Betonelemente der Golmer Fichten
Golm, 16. Februar 2014

Kommentare

  1. Der Interviewer sammelte die Meinungen einiger wohl weise wissender Wanderer und erfuhr aus berufenden Mündern:

    - Es handelt sich um Kunstobjekte der Wanderausstellung: "Schöner unsere rauschenden deutschen Wälder".

    - Hier sehen wir Fundamente für hochstelzige Bauten bei permanenter Hochwassergefahr wegen des Klimawandels.

    - Es ist ein gewisses unantastbares Heiligtum, ein so genanntes Tabu. (Sonst hätten bereits die bravfleißigen Golmer Einwohner gewagt, diese Elemente beim jährlichen Frühjahrsputz einzusammeln, fortzuräumen).

    - Dieser fichtenlose Kleinwald war doch vor Zeiten ein wichtiges Gelände für die hinterrücktesten Einzelkämpfer der Stasi, die im Kriechtunnel der aneinander gereihten Elemente übten, von dem einen Schützengraben in ein anderes Mannloch zu robben.
    (Siehe auch der Film "Das Leben der anderen", Anfangsszene.
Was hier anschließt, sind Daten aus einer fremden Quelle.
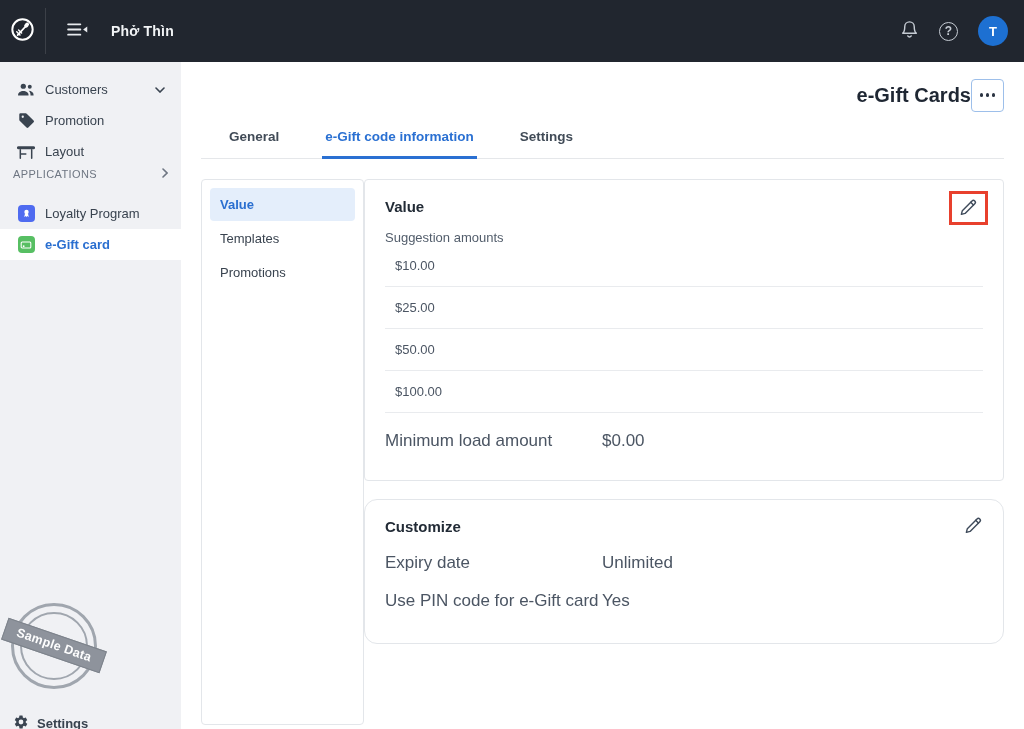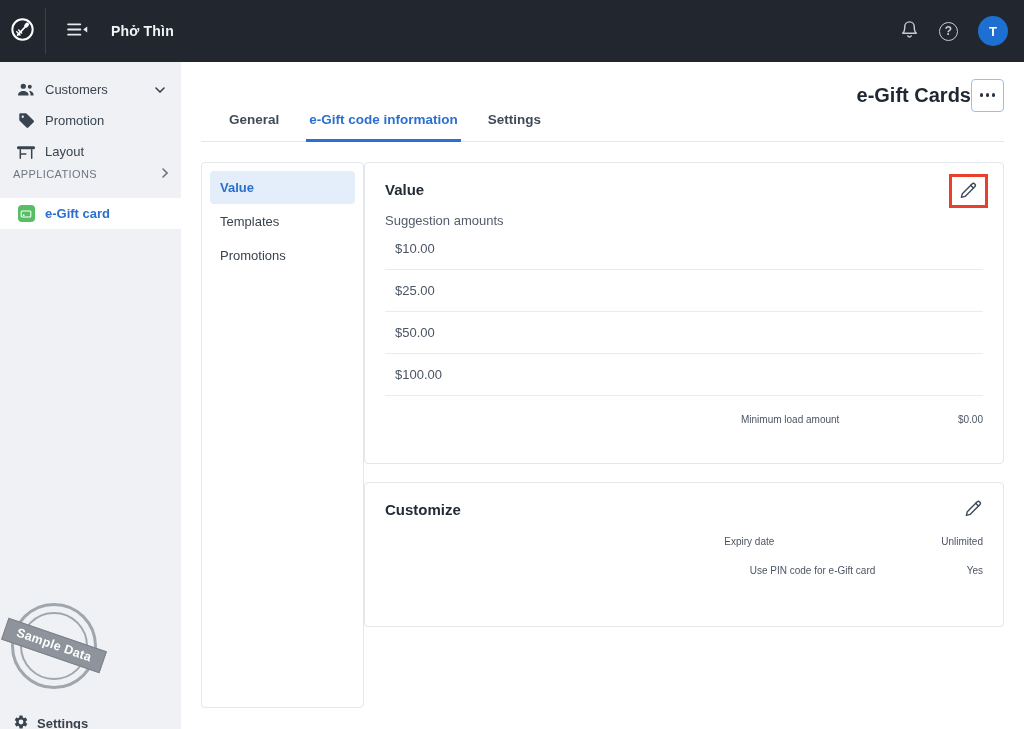--- a/index.html
+++ b/index.html
@@ -56,7 +56,7 @@
               display:flex; align-items:center; justify-content:center; gap:2.5px; cursor:pointer; }
   .more-btn .dot { width:3.5px; height:3.5px; border-radius:50%; background:#2b3442; }
 
-  .tabs { display:flex; gap:24px; padding-left:25px; border-bottom:1px solid #e5e7ea; }
+  .tabs { margin-top:17px; display:flex; gap:40px; padding-left:25px; border-bottom:1px solid #e5e7ea; }
   .tab { font-size:13.5px; font-weight:bold; color:#414b57; padding:0 3px 12px; cursor:pointer;
          border-bottom:3px solid transparent; margin-bottom:-1px; }
   .tab.active { color:#2a70d2; border-bottom-color:#2a70d2; }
Hier sieht man jene Robber im Hörsaal der "Juristische Hochschule Eiche" (heute zur Universität Potsdam gehörend), nur wenige Schritte vom Golmer Tschekistenwäldchen entfernt.

    - Trog und Haube – der missglückte Neuerervorschlag, eine Wasserleitung nach verbessertem römischem Vorbild zu errichten.

    - Na klar wie Kloßbrühe: olle Bauteile für das Bunkerbauwesen.

    - Gaben aus grauer Vorzeit, Teile eines älteren germanischen Observatoriums, als hiero noch kein Baum nicht stund.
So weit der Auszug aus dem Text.